◆ ACTIVITY: Reproduce the listing line for line, starting at its very first line and ending at the line that contains "Dopo SDA, anche", with both of those lines included.

◆ GIVEN RECORDS:

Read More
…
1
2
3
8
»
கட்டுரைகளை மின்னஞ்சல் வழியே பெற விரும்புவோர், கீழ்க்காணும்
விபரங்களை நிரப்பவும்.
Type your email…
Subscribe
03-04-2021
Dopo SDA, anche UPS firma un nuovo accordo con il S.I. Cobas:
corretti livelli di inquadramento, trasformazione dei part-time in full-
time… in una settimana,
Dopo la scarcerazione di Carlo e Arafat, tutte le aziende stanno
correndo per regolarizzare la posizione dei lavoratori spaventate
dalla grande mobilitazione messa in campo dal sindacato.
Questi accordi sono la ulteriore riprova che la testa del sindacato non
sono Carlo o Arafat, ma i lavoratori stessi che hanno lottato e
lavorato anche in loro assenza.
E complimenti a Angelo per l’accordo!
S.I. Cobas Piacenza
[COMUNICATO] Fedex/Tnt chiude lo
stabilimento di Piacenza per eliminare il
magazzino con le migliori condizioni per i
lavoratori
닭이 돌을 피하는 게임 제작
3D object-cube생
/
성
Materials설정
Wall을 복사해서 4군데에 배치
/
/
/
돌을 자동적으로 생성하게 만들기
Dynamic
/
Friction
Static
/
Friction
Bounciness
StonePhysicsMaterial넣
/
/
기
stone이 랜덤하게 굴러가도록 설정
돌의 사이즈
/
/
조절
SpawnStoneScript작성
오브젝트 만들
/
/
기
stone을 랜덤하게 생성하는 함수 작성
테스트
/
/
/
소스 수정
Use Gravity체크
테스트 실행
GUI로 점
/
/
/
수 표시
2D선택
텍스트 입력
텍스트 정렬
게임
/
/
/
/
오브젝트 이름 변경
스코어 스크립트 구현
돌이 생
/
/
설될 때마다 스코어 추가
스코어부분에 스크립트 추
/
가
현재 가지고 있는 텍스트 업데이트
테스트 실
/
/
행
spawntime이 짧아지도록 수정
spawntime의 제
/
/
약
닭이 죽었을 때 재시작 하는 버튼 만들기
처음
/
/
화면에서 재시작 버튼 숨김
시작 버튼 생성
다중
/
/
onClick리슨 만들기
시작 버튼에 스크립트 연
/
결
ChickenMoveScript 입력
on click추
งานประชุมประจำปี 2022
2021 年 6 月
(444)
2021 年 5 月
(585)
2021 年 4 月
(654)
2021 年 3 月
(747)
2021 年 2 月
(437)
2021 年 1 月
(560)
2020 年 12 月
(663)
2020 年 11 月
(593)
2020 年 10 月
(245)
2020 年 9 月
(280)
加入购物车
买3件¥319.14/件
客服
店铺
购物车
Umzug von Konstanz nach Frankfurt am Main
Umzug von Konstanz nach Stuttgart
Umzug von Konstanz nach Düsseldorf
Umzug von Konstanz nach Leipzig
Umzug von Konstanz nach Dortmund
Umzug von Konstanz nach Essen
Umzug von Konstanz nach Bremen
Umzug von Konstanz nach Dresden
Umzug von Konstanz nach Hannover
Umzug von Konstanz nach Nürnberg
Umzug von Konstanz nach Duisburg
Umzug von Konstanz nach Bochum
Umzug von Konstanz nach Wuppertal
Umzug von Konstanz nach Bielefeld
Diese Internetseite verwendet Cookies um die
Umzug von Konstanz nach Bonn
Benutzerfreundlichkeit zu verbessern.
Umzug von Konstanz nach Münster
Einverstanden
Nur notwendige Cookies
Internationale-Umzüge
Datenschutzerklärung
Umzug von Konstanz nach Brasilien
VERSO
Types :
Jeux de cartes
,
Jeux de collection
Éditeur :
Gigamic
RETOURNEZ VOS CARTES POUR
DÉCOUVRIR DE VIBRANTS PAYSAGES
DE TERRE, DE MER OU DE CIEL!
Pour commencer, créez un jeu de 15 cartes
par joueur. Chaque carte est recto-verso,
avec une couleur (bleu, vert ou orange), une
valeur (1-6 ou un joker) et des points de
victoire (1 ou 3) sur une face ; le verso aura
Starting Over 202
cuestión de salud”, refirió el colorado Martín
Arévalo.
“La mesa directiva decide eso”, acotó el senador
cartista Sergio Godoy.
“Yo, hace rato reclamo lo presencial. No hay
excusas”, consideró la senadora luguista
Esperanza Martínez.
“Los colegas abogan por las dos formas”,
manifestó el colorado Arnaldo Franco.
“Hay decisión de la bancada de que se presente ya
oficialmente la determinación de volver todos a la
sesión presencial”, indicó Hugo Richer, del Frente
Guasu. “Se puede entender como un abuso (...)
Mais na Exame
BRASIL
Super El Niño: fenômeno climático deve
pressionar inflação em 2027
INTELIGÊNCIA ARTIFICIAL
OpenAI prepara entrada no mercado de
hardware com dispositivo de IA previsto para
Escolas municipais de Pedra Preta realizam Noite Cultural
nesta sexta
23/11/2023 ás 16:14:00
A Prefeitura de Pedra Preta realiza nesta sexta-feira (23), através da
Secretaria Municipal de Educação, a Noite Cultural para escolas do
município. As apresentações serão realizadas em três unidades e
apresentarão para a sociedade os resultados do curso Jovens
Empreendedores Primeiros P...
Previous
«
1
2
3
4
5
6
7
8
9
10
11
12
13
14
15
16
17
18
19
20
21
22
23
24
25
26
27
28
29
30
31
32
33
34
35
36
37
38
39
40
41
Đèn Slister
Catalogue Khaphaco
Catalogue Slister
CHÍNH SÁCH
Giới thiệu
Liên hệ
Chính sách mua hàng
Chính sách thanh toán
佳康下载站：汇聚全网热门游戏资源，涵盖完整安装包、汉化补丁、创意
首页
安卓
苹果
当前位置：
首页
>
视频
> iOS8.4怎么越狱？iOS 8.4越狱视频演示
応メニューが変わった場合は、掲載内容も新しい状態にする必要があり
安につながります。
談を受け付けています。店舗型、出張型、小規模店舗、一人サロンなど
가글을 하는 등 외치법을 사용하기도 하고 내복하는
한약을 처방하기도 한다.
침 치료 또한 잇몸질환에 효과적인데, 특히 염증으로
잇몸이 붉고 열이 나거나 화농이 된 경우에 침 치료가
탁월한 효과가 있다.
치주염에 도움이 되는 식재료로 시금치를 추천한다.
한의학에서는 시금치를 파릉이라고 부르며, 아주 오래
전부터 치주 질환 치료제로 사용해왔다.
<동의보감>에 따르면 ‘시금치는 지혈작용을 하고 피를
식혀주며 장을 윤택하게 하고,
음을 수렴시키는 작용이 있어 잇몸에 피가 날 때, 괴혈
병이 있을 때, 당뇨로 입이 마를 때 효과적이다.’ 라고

◆ WRITTEN ANSWER:
Read More
…
1
2
3
8
»
கட்டுரைகளை மின்னஞ்சல் வழியே பெற விரும்புவோர், கீழ்க்காணும்
விபரங்களை நிரப்பவும்.
Type your email…
Subscribe
03-04-2021
Dopo SDA, anche UPS firma un nuovo accordo con il S.I. Cobas:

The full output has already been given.